AI Engine API¶
The serving REST API: search, geo, recommendation, narrative, and the recsys ingest webhook.
It wraps the ai-engine library and reads Qdrant and Redis.
Prerequisites¶
- Qdrant and Redis running (or reachable URLs).
- A populated collection (run the Content Engine once).
- An LLM endpoint for narratives (Ollama or OpenRouter), optional.
Configure¶
Set at least:
QDRANT_API_URL=http://qdrant:6333 # or http://localhost:6333
REDIS_URL=redis://redis:6379/0
COLLECTION_NAME=omeka-items
EMBEDDING_MODEL=sentence-transformers/all-MiniLM-L6-v2
# narratives (optional):
OPENROUTER_API_KEY=... # or OLLAMA_BASE_URL=...
Full list: Configuration. Keycloak and the LLM endpoint are run by other teams; you only set their URLs/keys here.
Run with Docker¶
The project ships a Dockerfile (python:3.12-slim, Poetry, uvicorn service:app on 8000).
cd ai-engine-api
docker build -t ai-engine-api:local .
docker run -d --name ai-engine-api --env-file .env -p 8000:8000 ai-engine-api:local
Or run it inside the full local stack in Local (Docker Compose).
Run without Docker¶
cd ai-engine-api
poetry install --only main
poetry run uvicorn service:app --host 0.0.0.0 --port 8000
Verify¶
curl http://localhost:8000/ # {"status":"ok", ...}
curl "http://localhost:8000/api/search?q=Bergen-Belsen"
curl "http://localhost:8000/api/recommend?user_id=u1&limit=5"
On boot the logs say Recsys router mounted at /api when the engine wired up. If you see
Recsys router NOT mounted, check REDIS_URL / QDRANT_API_URL.

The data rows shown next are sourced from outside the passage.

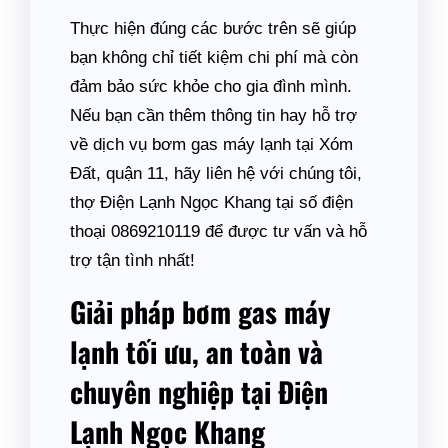
Thực hiện đúng các bước trên sẽ giúp
bạn không chỉ tiết kiệm chi phí mà còn
đảm bảo sức khỏe cho gia đình mình.
Nếu bạn cần thêm thông tin hay hỗ trợ
về dịch vụ bơm gas máy lạnh tại Xóm
Đất, quận 11, hãy liên hệ với chúng tôi,
thợ Điện Lạnh Ngọc Khang tại số điện
thoại 0869210119 để được tư vấn và hỗ
trợ tận tình nhất!
Giải pháp bơm gas máy
lạnh tối ưu, an toàn và
chuyên nghiệp tại Điện
Lạnh Ngọc Khang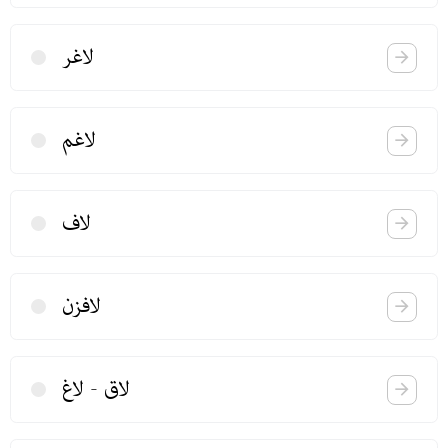
لاغر
لاغم
لاف
لافزن
لاق - لاغ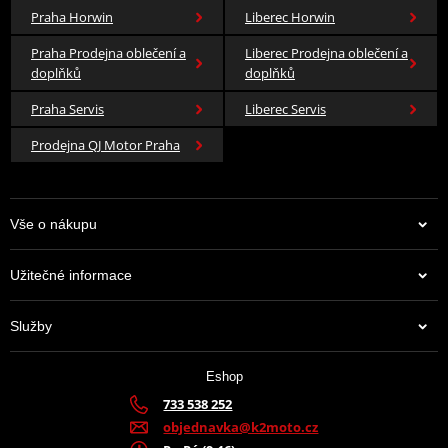
Praha Horwin
Liberec Horwin
Praha Prodejna oblečení a
Liberec Prodejna oblečení a
doplňků
doplňků
Praha Servis
Liberec Servis
Prodejna QJ Motor Praha
Vše o nákupu
Užitečné informace
Služby
Eshop
733 538 252
objednavka@k2moto.cz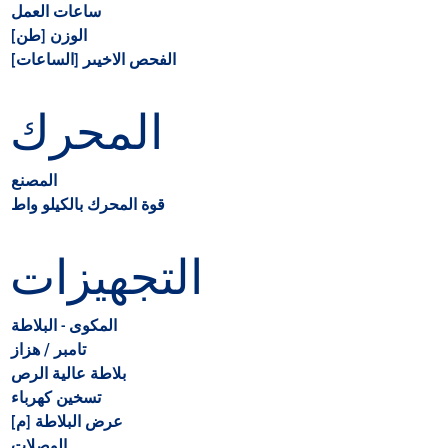
ساعات العمل
الوزن [طن]
الفحص الاخيىر [الساعات]
المحرك
المصنع
قوة المحرك بالكيلو واط
التجهيزات
المكوى - البلاطة
تامبر / هزاز
بلاطة عالية الرص
تسخين كهرباء
[م] عرض البلاطة
الوصلات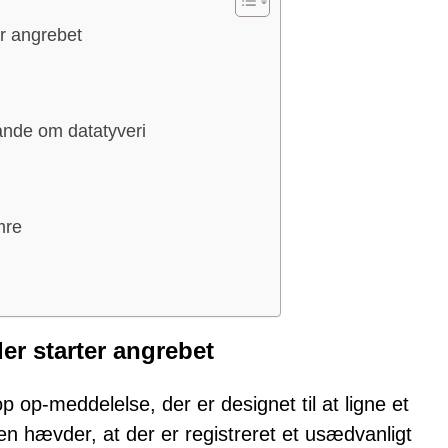
er angrebet
ande om datatyveri
mre
er starter angrebet
op-meddelelse, der er designet til at ligne et
 hævder, at der er registreret et usædvanligt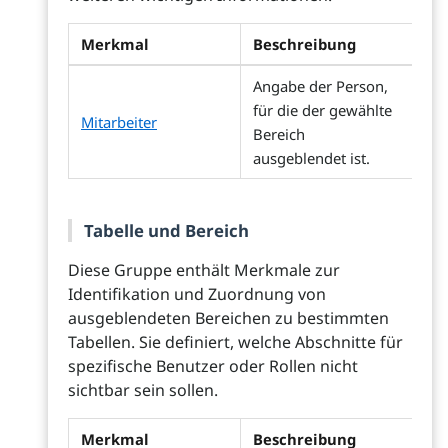
Merkmal
Beschreibung
Angabe der Person,
für die der gewählte
Mitarbeiter
Bereich
ausgeblendet ist.
Tabelle und Bereich
Diese Gruppe enthält Merkmale zur
Identifikation und Zuordnung von
ausgeblendeten Bereichen zu bestimmten
Tabellen. Sie definiert, welche Abschnitte für
spezifische Benutzer oder Rollen nicht
sichtbar sein sollen.
Merkmal
Beschreibung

The interactive reference is the AI Engine API page.
Production¶
- Build and push the image to your registry; run it as a Deployment behind TLS.
- Point
QDRANT_API_URL/REDIS_URLat managed services. - The serve path is stateless (reads the user model from Redis), so scale horizontally.

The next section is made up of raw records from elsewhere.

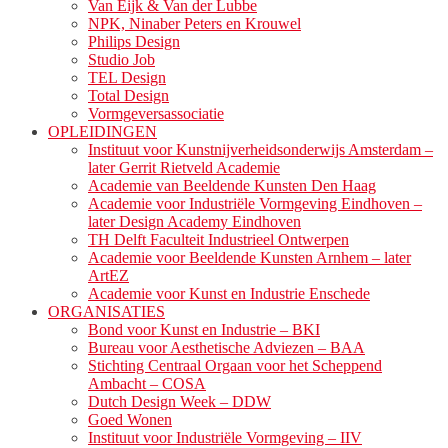
Van Eijk & Van der Lubbe
NPK, Ninaber Peters en Krouwel
Philips Design
Studio Job
TEL Design
Total Design
Vormgeversassociatie
OPLEIDINGEN
Instituut voor Kunstnijverheidsonderwijs Amsterdam –
later Gerrit Rietveld Academie
Academie van Beeldende Kunsten Den Haag
Academie voor Industriële Vormgeving Eindhoven –
later Design Academy Eindhoven
TH Delft Faculteit Industrieel Ontwerpen
Academie voor Beeldende Kunsten Arnhem – later
ArtEZ
Academie voor Kunst en Industrie Enschede
ORGANISATIES
Bond voor Kunst en Industrie – BKI
Bureau voor Aesthetische Adviezen – BAA
Stichting Centraal Orgaan voor het Scheppend
Ambacht – COSA
Dutch Design Week – DDW
Goed Wonen
Instituut voor Industriële Vormgeving – IIV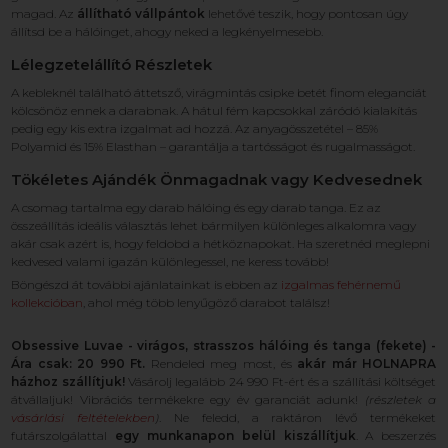
magad. Az
állítható vállpántok
lehetővé teszik, hogy pontosan úgy
állítsd be a hálóinget, ahogy neked a legkényelmesebb.
Lélegzetelállító Részletek
A kebleknél található áttetsző, virágmintás csipke betét finom eleganciát
kölcsönöz ennek a darabnak. A hátul fém kapcsokkal záródó kialakítás
pedig egy kis extra izgalmat ad hozzá. Az anyagösszetétel – 85%
Polyamid és 15% Elasthan – garantálja a tartósságot és rugalmasságot.
Tökéletes Ajándék Önmagadnak vagy Kedvesednek
A csomag tartalma egy darab hálóing és egy darab tanga. Ez az
összeállítás ideális választás lehet bármilyen különleges alkalomra vagy
akár csak azért is, hogy feldobd a hétköznapokat. Ha szeretnéd meglepni
kedvesed valami igazán különlegessel, ne keress tovább!
Böngészd át további ajánlatainkat is ebben az
izgalmas fehérnemű
kollekcióban
, ahol még több lenyűgöző darabot találsz!
Obsessive Luvae - virágos, strasszos hálóing és tanga (fekete) -
Ára csak: 20 990 Ft.
Rendeled meg most, és
akár már HOLNAPRA
házhoz szállítjuk!
Vásárolj legalább 24 990 Ft-ért és a szállítási költséget
átvállaljuk! Vibrációs termékekre egy év garanciát adunk!
(részletek a
vásárlási feltételekben
)
. Ne feledd, a raktáron lévő termékeket
futárszolgálattal
egy munkanapon belül kiszállítjuk
. A beszerzés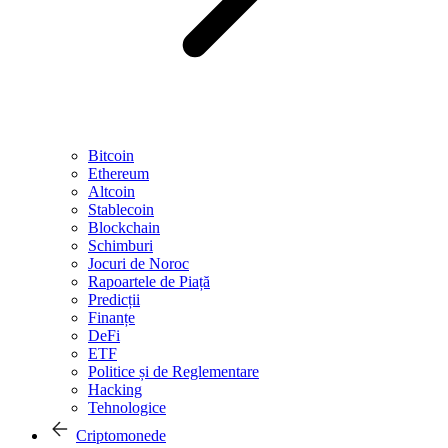
Bitcoin
Ethereum
Altcoin
Stablecoin
Blockchain
Schimburi
Jocuri de Noroc
Rapoartele de Piață
Predicții
Finanțe
DeFi
ETF
Politice și de Reglementare
Hacking
Tehnologice
Criptomonede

- Tighten CORS from the default allow-all to your front-end origin.
Kubernetes¶
Run it as a Deployment with several replicas behind a Service and an Ingress (TLS). Inject
config from a Secret/ConfigMap rather than a baked .env.
apiVersion: apps/v1
kind: Deployment
metadata: { name: ai-engine-api }
spec:
replicas: 3
selector: { matchLabels: { app: ai-engine-api } }
template:
metadata: { labels: { app: ai-engine-api } }
spec:
containers:
- name: api
image: registry.example.com/memorise/ai-engine-api:1.0
ports: [{ containerPort: 8000 }]
envFrom:
- secretRef: { name: ai-engine-secrets } # QDRANT_API_KEY, OPENROUTER_API_KEY, KEYCLOAK_*
- configMapRef: { name: ai-engine-config } # QDRANT_API_URL, REDIS_URL, COLLECTION_NAME, EMBEDDING_MODEL
readinessProbe: { httpGet: { path: /, port: 8000 } }
livenessProbe: { httpGet: { path: /, port: 8000 } }
---
apiVersion: v1
kind: Service
metadata: { name: ai-engine-api }
spec:
selector: { app: ai-engine-api }
ports: [{ port: 8000 }]
In-cluster, point it at the other services: QDRANT_API_URL=http://qdrant:6333,
REDIS_URL=redis://redis:6379/0. Full manifests + hardening: Cloud and production.